O livro de banda-desenhada “As Muralhas de Samaris” foi comprado num pacote juntamente com “O Arquivista” e “A Fronteira Invisível”, vol. I. Como já tinha a edição em francês de “Les murailles de Samaris” assinada pelos autores lembrei-me de o oferecer como bónus 2 em 1 ao sir p.. Acho que sir p. ficou contente com as prendas que recebeu da minha modesta pessoa quando ele sabe que detesto dar livros que não tenho e gostava de ter. Contudo por muito que me custe não me sinto confortável a oferecer uma obra que já tenho. A aventura de procurar o tal livro é muitas das vezes compensatória e faz-me, quase, esquecer o quanto detesto oferecer livros.

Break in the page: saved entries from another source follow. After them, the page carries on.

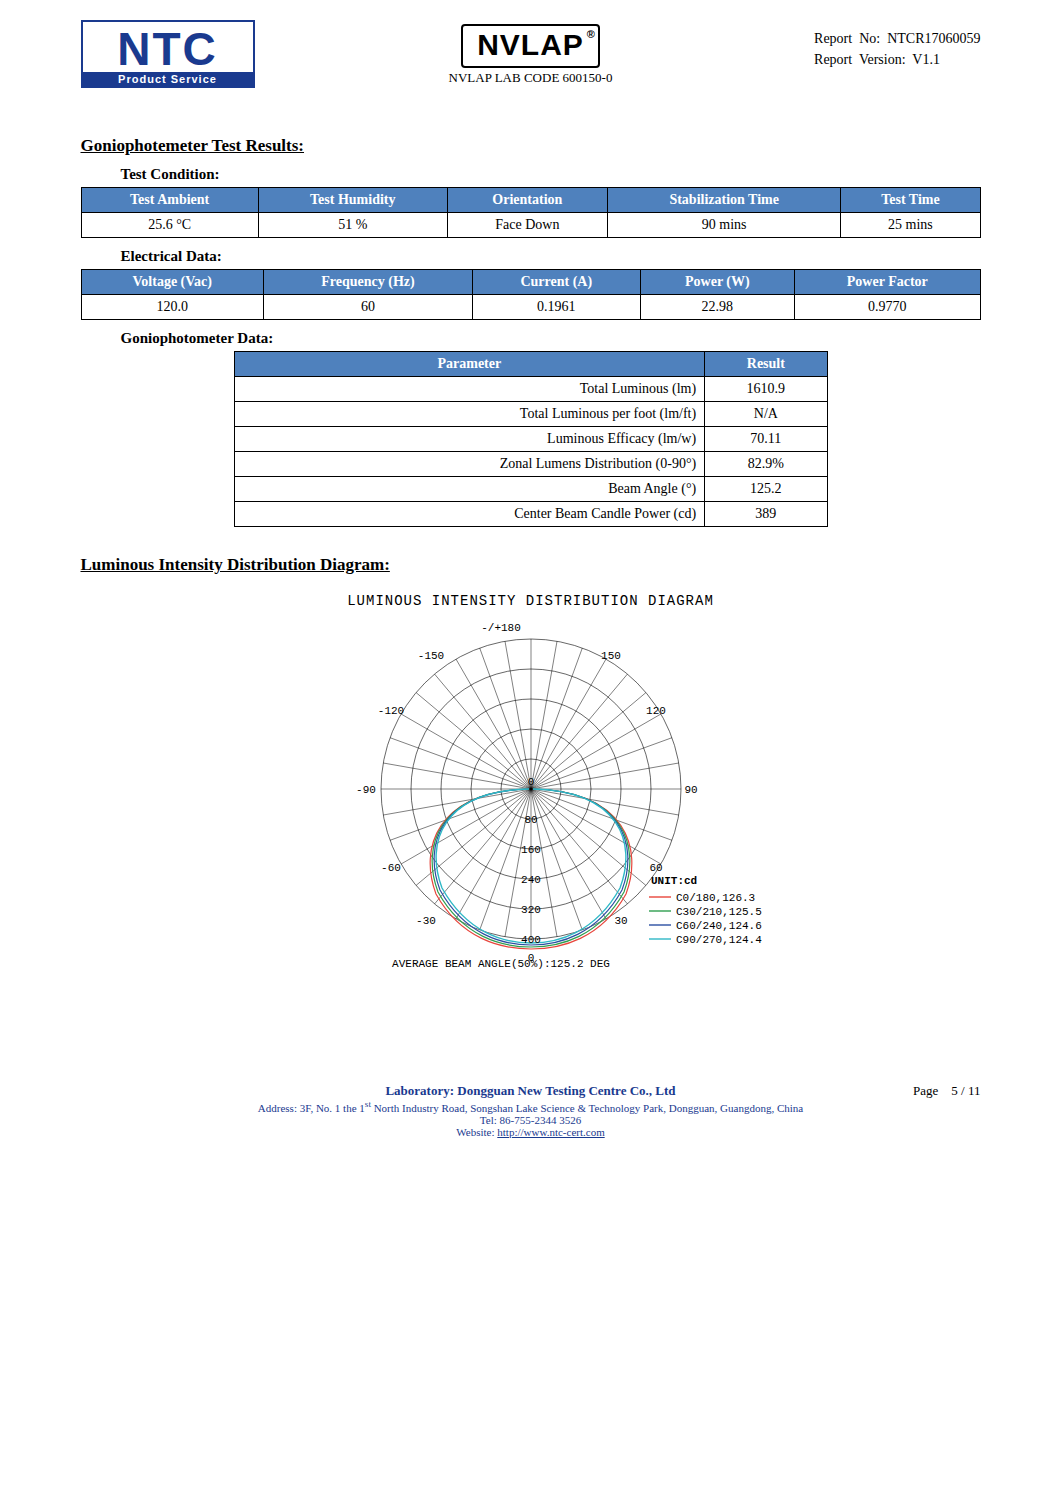NTC
Product Service
NVLAP®
NVLAP LAB CODE 600150-0
Report No: NTCR17060059
Report Version: V1.1
Goniophotemeter Test Results:
Test Condition:
| Test Ambient | Test Humidity | Orientation | Stabilization Time | Test Time |
| --- | --- | --- | --- | --- |
| 25.6 °C | 51 % | Face Down | 90 mins | 25 mins |
Electrical Data:
| Voltage (Vac) | Frequency (Hz) | Current (A) | Power (W) | Power Factor |
| --- | --- | --- | --- | --- |
| 120.0 | 60 | 0.1961 | 22.98 | 0.9770 |
Goniophotometer Data:
| Parameter | Result |
| --- | --- |
| Total Luminous (lm) | 1610.9 |
| Total Luminous per foot (lm/ft) | N/A |
| Luminous Efficacy (lm/w) | 70.11 |
| Zonal Lumens Distribution (0-90°) | 82.9% |
| Beam Angle (°) | 125.2 |
| Center Beam Candle Power (cd) | 389 |
Luminous Intensity Distribution Diagram:
LUMINOUS INTENSITY DISTRIBUTION DIAGRAM
0 80 160 240 320 400 0 -/+180 -150 150 -120 120 -90 90 -60 60 -30 30 UNIT:cd C0/180,126.3 C30/210,125.5 C60/240,124.6 C90/270,124.4 AVERAGE BEAM ANGLE(50%):125.2 DEG
Page 5 / 11
Laboratory: Dongguan New Testing Centre Co., Ltd
Address: 3F, No. 1 the 1st North Industry Road, Songshan Lake Science & Technology Park, Dongguan, Guangdong, China
Tel: 86-755-2344 3526
Website: http://www.ntc-cert.com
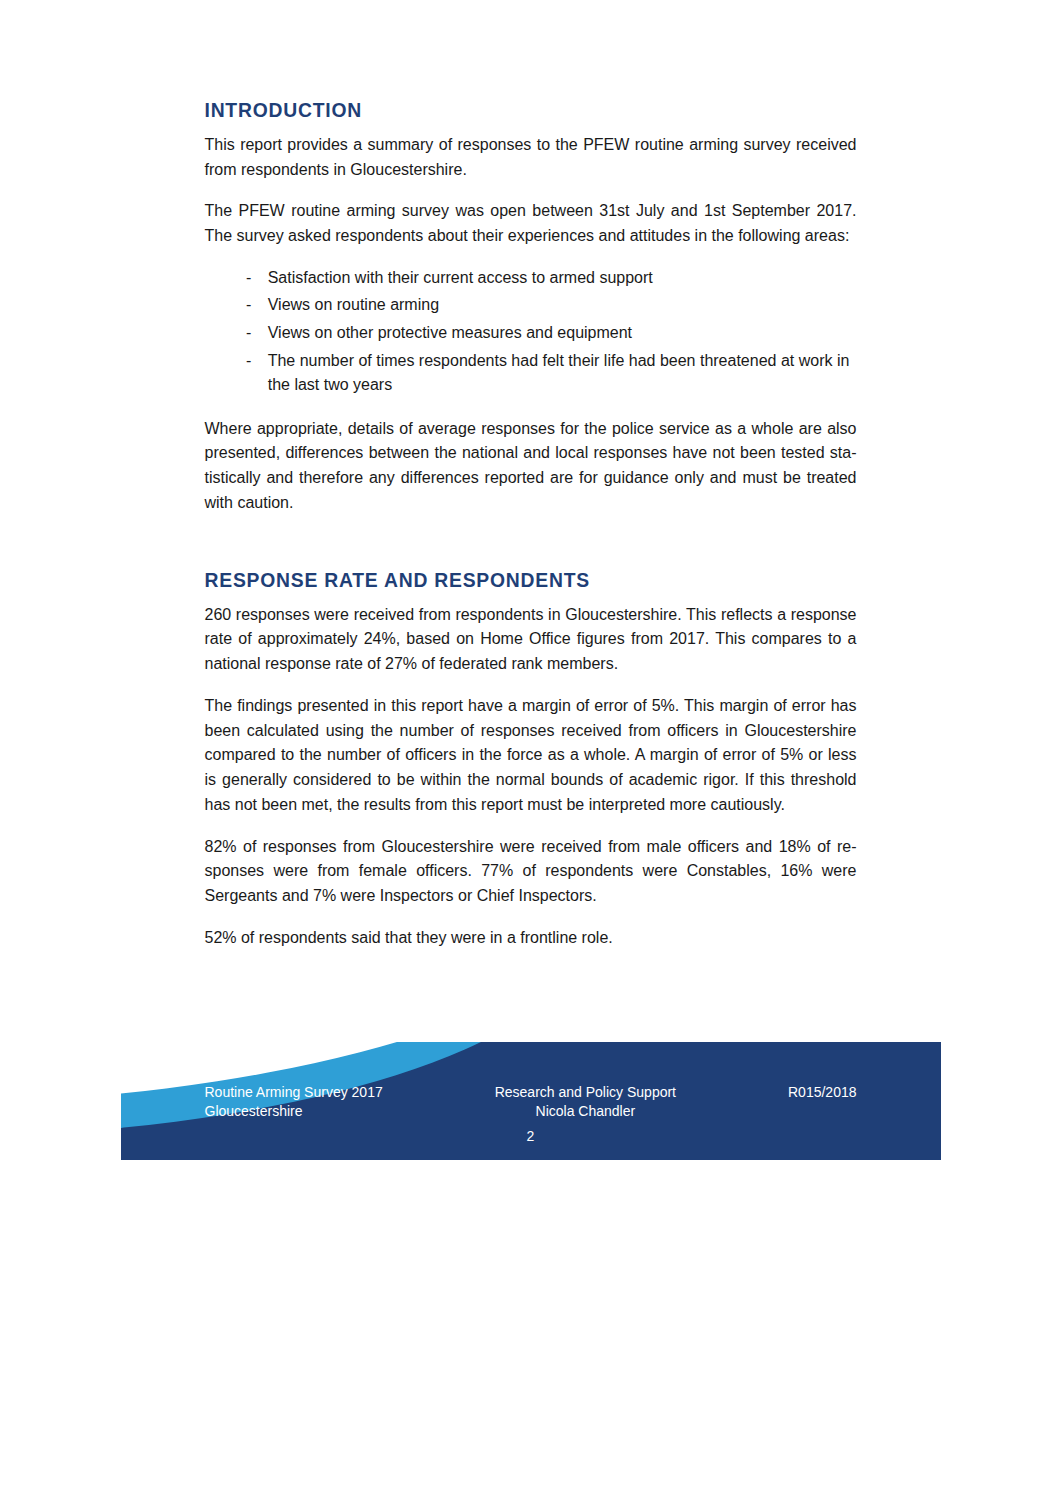INTRODUCTION
This report provides a summary of responses to the PFEW routine arming survey received from respondents in Gloucestershire.
The PFEW routine arming survey was open between 31st July and 1st September 2017. The survey asked respondents about their experiences and attitudes in the following areas:
Satisfaction with their current access to armed support
Views on routine arming
Views on other protective measures and equipment
The number of times respondents had felt their life had been threatened at work in the last two years
Where appropriate, details of average responses for the police service as a whole are also presented, differences between the national and local responses have not been tested statistically and therefore any differences reported are for guidance only and must be treated with caution.
RESPONSE RATE AND RESPONDENTS
260 responses were received from respondents in Gloucestershire. This reflects a response rate of approximately 24%, based on Home Office figures from 2017. This compares to a national response rate of 27% of federated rank members.
The findings presented in this report have a margin of error of 5%. This margin of error has been calculated using the number of responses received from officers in Gloucestershire compared to the number of officers in the force as a whole. A margin of error of 5% or less is generally considered to be within the normal bounds of academic rigor. If this threshold has not been met, the results from this report must be interpreted more cautiously.
82% of responses from Gloucestershire were received from male officers and 18% of responses were from female officers. 77% of respondents were Constables, 16% were Sergeants and 7% were Inspectors or Chief Inspectors.
52% of respondents said that they were in a frontline role.
Routine Arming Survey 2017
Gloucestershire
Research and Policy Support
Nicola Chandler
R015/2018
2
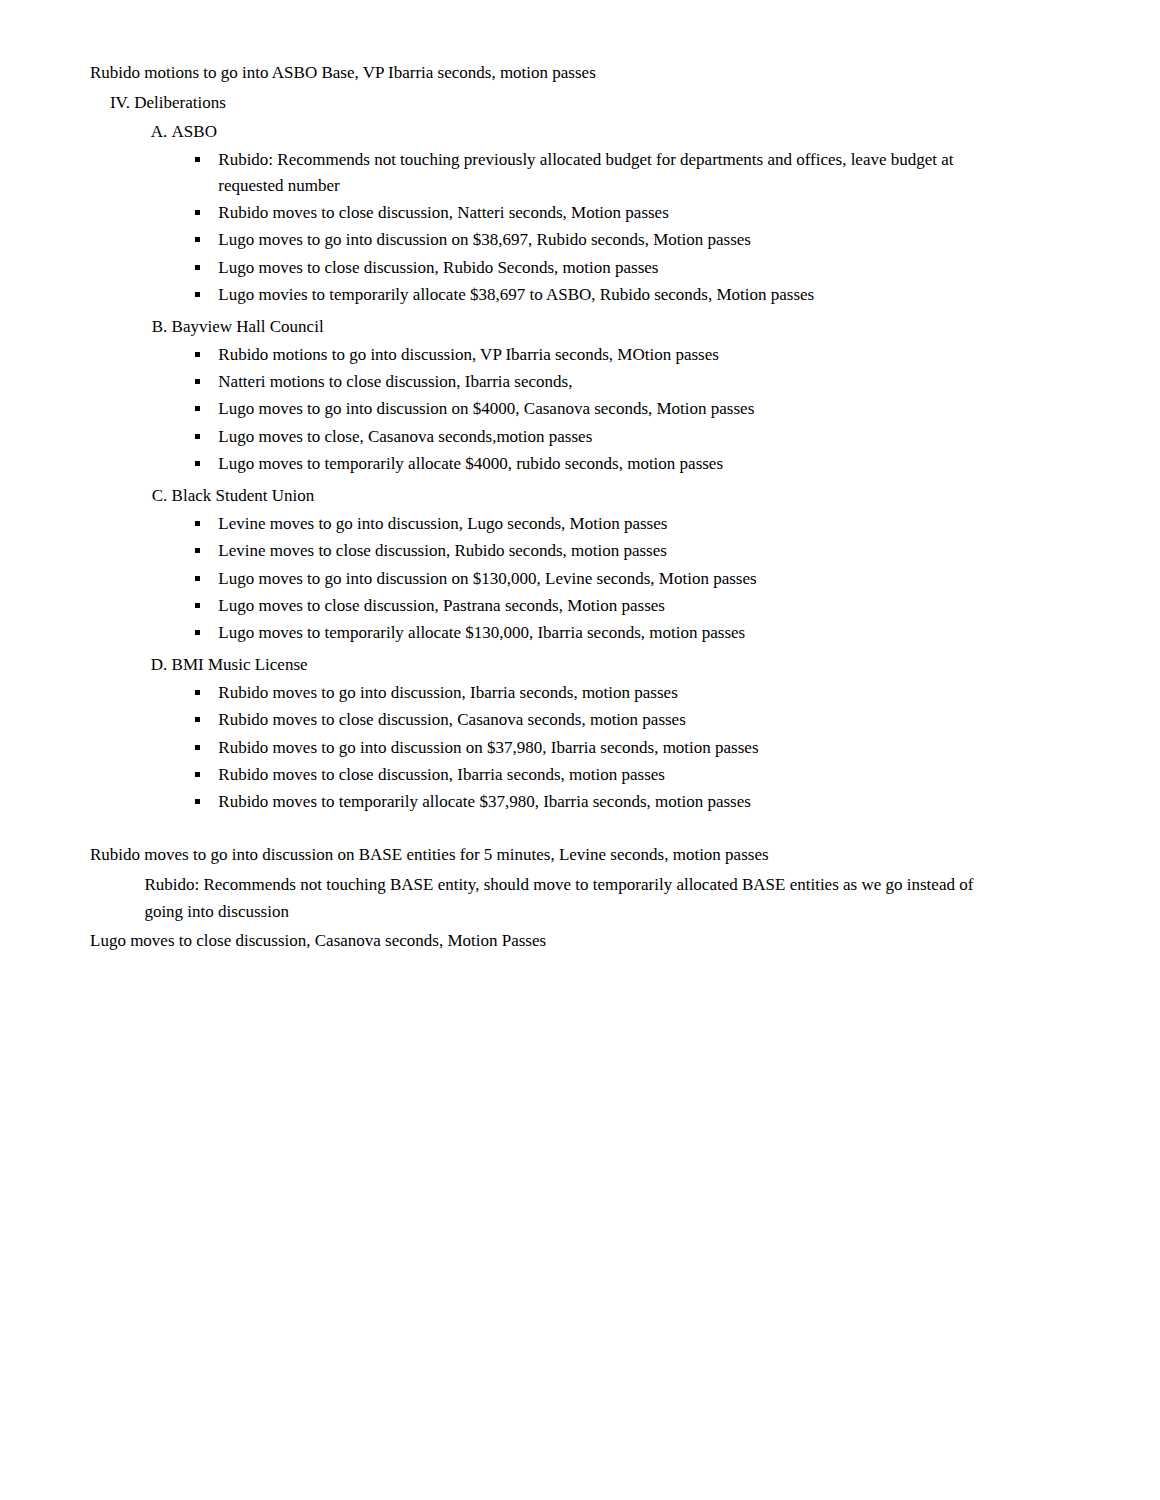Rubido motions to go into ASBO Base, VP Ibarria seconds, motion passes
Deliberations
ASBO
Rubido: Recommends not touching previously allocated budget for departments and offices, leave budget at requested number
Rubido moves to close discussion, Natteri seconds, Motion passes
Lugo moves to go into discussion on $38,697, Rubido seconds, Motion passes
Lugo moves to close discussion, Rubido Seconds, motion passes
Lugo movies to temporarily allocate $38,697 to ASBO, Rubido seconds, Motion passes
Bayview Hall Council
Rubido motions to go into discussion, VP Ibarria seconds, MOtion passes
Natteri motions to close discussion, Ibarria seconds,
Lugo moves to go into discussion on $4000, Casanova seconds, Motion passes
Lugo moves to close, Casanova seconds,motion passes
Lugo moves to temporarily allocate $4000, rubido seconds, motion passes
Black Student Union
Levine moves to go into discussion, Lugo seconds, Motion passes
Levine moves to close discussion, Rubido seconds, motion passes
Lugo moves to go into discussion on $130,000, Levine seconds, Motion passes
Lugo moves to close discussion, Pastrana seconds, Motion passes
Lugo moves to temporarily allocate $130,000, Ibarria seconds, motion passes
BMI Music License
Rubido moves to go into discussion, Ibarria seconds, motion passes
Rubido moves to close discussion, Casanova seconds, motion passes
Rubido moves to go into discussion on $37,980, Ibarria seconds, motion passes
Rubido moves to close discussion, Ibarria seconds, motion passes
Rubido moves to temporarily allocate $37,980, Ibarria seconds, motion passes
Rubido moves to go into discussion on BASE entities for 5 minutes, Levine seconds, motion passes
Rubido: Recommends not touching BASE entity, should move to temporarily allocated BASE entities as we go instead of going into discussion
Lugo moves to close discussion, Casanova seconds, Motion Passes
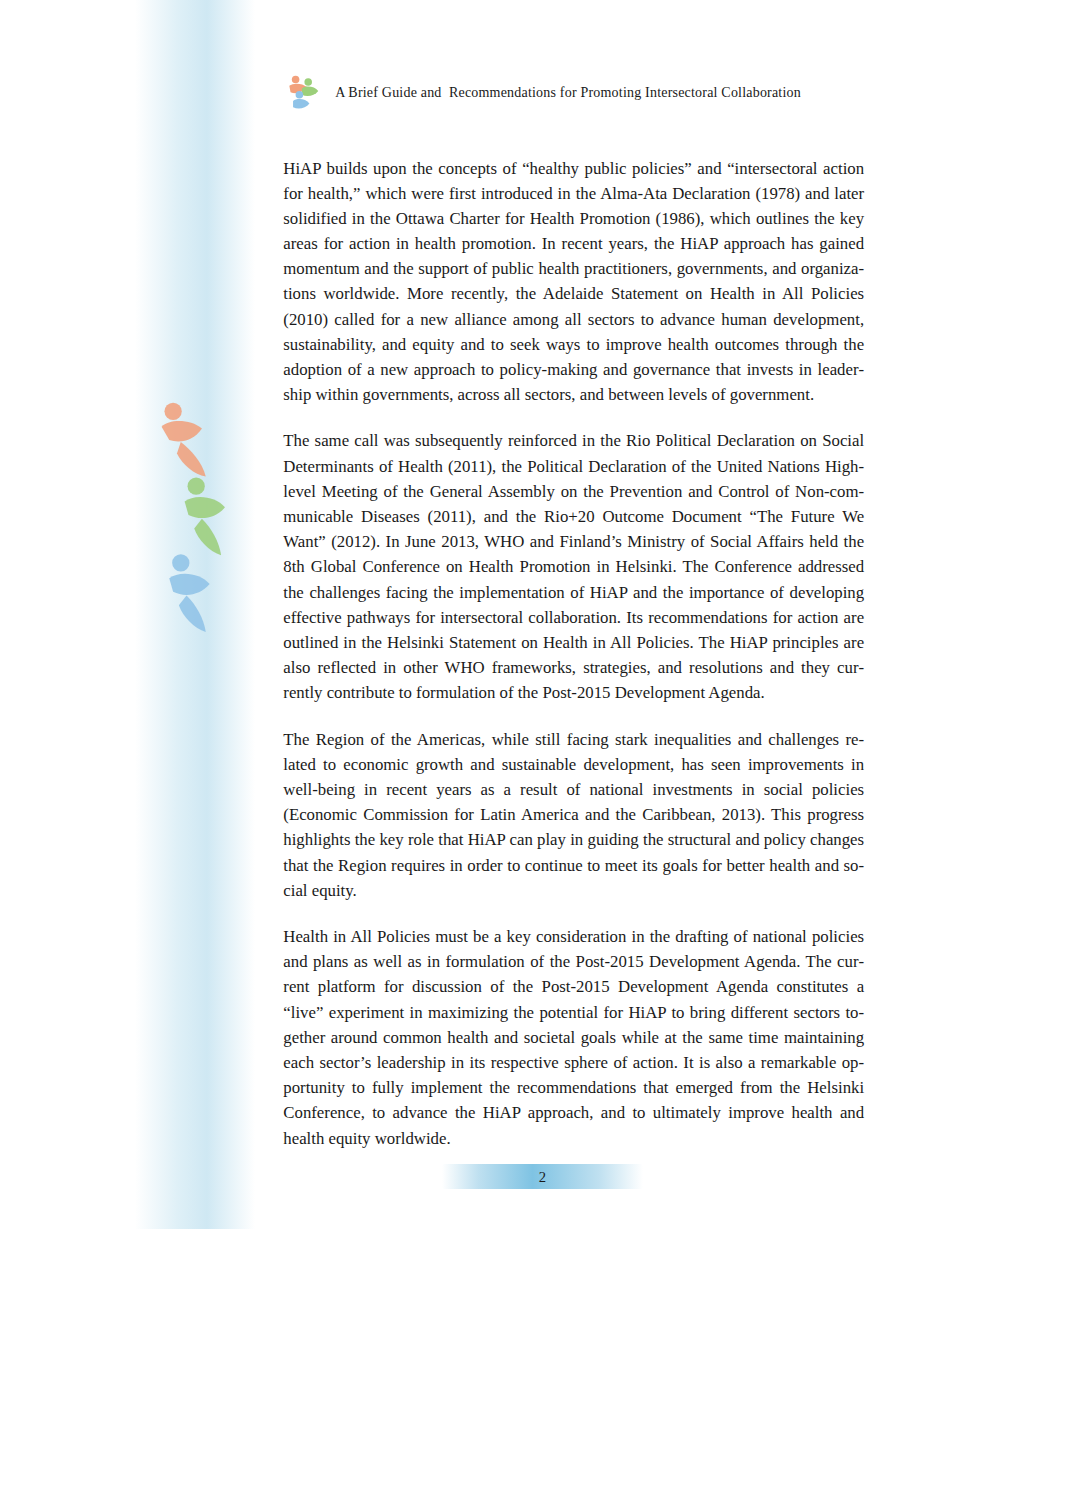A Brief Guide and Recommendations for Promoting Intersectoral Collaboration
HiAP builds upon the concepts of “healthy public policies” and “intersectoral action for health,” which were first introduced in the Alma-Ata Declaration (1978) and later solidified in the Ottawa Charter for Health Promotion (1986), which outlines the key areas for action in health promotion. In recent years, the HiAP approach has gained momentum and the support of public health practitioners, governments, and organizations worldwide. More recently, the Adelaide Statement on Health in All Policies (2010) called for a new alliance among all sectors to advance human development, sustainability, and equity and to seek ways to improve health outcomes through the adoption of a new approach to policy-making and governance that invests in leadership within governments, across all sectors, and between levels of government.
The same call was subsequently reinforced in the Rio Political Declaration on Social Determinants of Health (2011), the Political Declaration of the United Nations High-level Meeting of the General Assembly on the Prevention and Control of Non-communicable Diseases (2011), and the Rio+20 Outcome Document “The Future We Want” (2012). In June 2013, WHO and Finland’s Ministry of Social Affairs held the 8th Global Conference on Health Promotion in Helsinki. The Conference addressed the challenges facing the implementation of HiAP and the importance of developing effective pathways for intersectoral collaboration. Its recommendations for action are outlined in the Helsinki Statement on Health in All Policies. The HiAP principles are also reflected in other WHO frameworks, strategies, and resolutions and they currently contribute to formulation of the Post-2015 Development Agenda.
The Region of the Americas, while still facing stark inequalities and challenges related to economic growth and sustainable development, has seen improvements in well-being in recent years as a result of national investments in social policies (Economic Commission for Latin America and the Caribbean, 2013). This progress highlights the key role that HiAP can play in guiding the structural and policy changes that the Region requires in order to continue to meet its goals for better health and social equity.
Health in All Policies must be a key consideration in the drafting of national policies and plans as well as in formulation of the Post-2015 Development Agenda. The current platform for discussion of the Post-2015 Development Agenda constitutes a “live” experiment in maximizing the potential for HiAP to bring different sectors together around common health and societal goals while at the same time maintaining each sector’s leadership in its respective sphere of action. It is also a remarkable opportunity to fully implement the recommendations that emerged from the Helsinki Conference, to advance the HiAP approach, and to ultimately improve health and health equity worldwide.
2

“As Muralhas de Samaris” é a primeira obra da saga “As Cidades Obscuras” criação máxima de François Schuiten (desenho) e de Benoît Peeters (escrita).

Série Oficial

  1. Les Murailles de Samaris (1983) – As Muralhas de Samaris [1]
  2. La Fièvre d’Urbicande (1985) – A Febre de Urbicanda, pela Edições 70 [2]
  3. La Tour (1987) – A Torre [3]
  4. La route d’Armilia (1988) – [1]
  5. Brüsel (1992) – Brusel [4]
  6. L’enfant Penchée (1996) – A Menina Inclinada
  7. L’Ombre d’un Homme (1999) – A Sombra de um Homem [2]
  8. La Frontière Invisible, vol. 1 (2002) – A Fronteira Invisível, vol. 1, pela Witloof[2]
  9. La Frontière Invisible, vol. 2 (2004)
  10. La Théorie du grain de sable, vol. 1 (2007)
  11. La Théorie du grain de sable, vol. 2 (2007)

Outras Obras

  • L’archiviste (1987) – O Arquivista, pela Meribérica [5]

Mas voltando ao meu rascunho inicial. No tal jantar falou-se de muitas coisas e uma delas foi o esquecimento regular, digamos que compreensível, de sir p. em dar-me os parabéns quando a passagem do tempo permite que eu a comemore anualmente; e apesar de ficar geralmente aborrecido, outras vezes fodido, mas só foram duas vezes, perdoo por amizade, como Wilson, as diabruras de um fraco candidato a House.

Mas voltando, novamente ao ano em que deveria fazer e devo dizer que fiz os meus 33 anos de idade. Por cerca de, sei lá, 11 meses mencionei que estava morto desejoso de passar os 33 anos porque foi a idade com que JC morreu. E como sou um ateu e se estiver maldisposto um agnóstico eu seria a prova viva de que Ele não existe ou se existe não me liga puto. Nesse ano, 2001, sir p. deu-me os parabéns. E fazendo umas contas assim para o “a correr” já privamos, umas vezes assim outras vezes menos assim, há cerca de 11 anos.

Ainda não é um bom vintage, mas talvez venha a ser.


[1] tenho as edições em francês assinadas pelos autores
[2] edições em português
[3] tenho a edição em espanhol
[4] tenho esta obra, salvo erro, na coleção “Selecções BD”
[5] é a única obra que tenho fora da série d’ “As Cidades Obscuras”. As restantes obras podem ser consultadas na wikipedia.